The Correlation to FIPS 140-3 & The Impact to Vendors

In order to achieve a FIPS 140-3 validation vendors must comply with FIPS 186 if using digital signatures in their cryptographic module(s).

During the one-year transition period, vendors may elect to conform to either FIPS 186-4 or FIPS 186-5 for FIPS 140-3 validations. The Cryptographic Module Validation Program (CMVP) will adopt FIPS 186-5 for Cryptographic Algorithm Validation Program (CAVP) testing and is already offering production-level testing for the new FIPS 186-5 standard. Additionally, NIST SP 800-131A and the CMVP will provide transition guidance concerning the use of DSA and the binary elliptic curves.

The FIPS 186-5 transition is a “soft” transition and will not result in modules conforming to FIPS 186-4 being moved to the CMVP Historical List. However, all FIPS 140-3 submissions conforming to FIPS 186-4 must be submitted to the CMVP no later than 12 months after the publication of FIPS 186-5 (02/03/2024). Modules conforming to the FIPS 186-4 standard and submitted prior to 02/03/2024 will remain valid until their sunset date. Modules that modify their sunset date (resubmission of validated module for modifications or updates) and that were originally submitted with FIPS 186-4 will need to conform to FIPS 186-5 if being resubmitted after a certain date. This date has yet to be determined by CMVP.

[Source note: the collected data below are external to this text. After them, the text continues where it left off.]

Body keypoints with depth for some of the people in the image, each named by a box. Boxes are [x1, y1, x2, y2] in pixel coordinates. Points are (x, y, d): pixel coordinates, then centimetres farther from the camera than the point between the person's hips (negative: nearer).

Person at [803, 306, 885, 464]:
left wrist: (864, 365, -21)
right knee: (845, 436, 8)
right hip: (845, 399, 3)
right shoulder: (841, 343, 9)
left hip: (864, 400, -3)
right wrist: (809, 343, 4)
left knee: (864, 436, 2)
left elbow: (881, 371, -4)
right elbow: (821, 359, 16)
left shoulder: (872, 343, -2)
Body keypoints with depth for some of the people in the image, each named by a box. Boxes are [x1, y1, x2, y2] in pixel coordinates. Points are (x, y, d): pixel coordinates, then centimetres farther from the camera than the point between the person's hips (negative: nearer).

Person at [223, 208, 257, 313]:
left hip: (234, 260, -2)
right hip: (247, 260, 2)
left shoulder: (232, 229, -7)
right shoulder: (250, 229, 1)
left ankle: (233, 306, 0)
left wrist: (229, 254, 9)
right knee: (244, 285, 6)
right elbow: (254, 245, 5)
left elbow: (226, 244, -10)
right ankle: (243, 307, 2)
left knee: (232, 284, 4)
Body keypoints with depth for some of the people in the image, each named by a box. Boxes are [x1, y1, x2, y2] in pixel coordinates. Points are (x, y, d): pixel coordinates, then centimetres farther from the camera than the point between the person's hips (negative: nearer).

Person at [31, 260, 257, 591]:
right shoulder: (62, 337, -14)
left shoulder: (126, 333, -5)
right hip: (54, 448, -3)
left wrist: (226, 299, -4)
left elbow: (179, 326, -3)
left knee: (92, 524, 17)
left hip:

The CMVP is still working to release the following: transition guidance, implementation guidance, and updates to the NIST special publication which defines CMVP approved security functions. The implementation guidance for FIPS 186-5 is planned to be sent out for a four-week review period by the end of March 2023.

After the transition date, no modules conforming to the FIPS 186-4 standard can be submitted. To avoid having to retest and conform to FIPS 186-5 later if modifications are made, it would be best to proceed with conforming to FIPS 186-5 from the project’s start. FIPS 186-5 testing was made available on the CAVP production server on 02/03/2023*.

*Note: X25519 and X448 curves are not currently approved key agreement schemes, therefore no testing will be provided by CAVP at this time.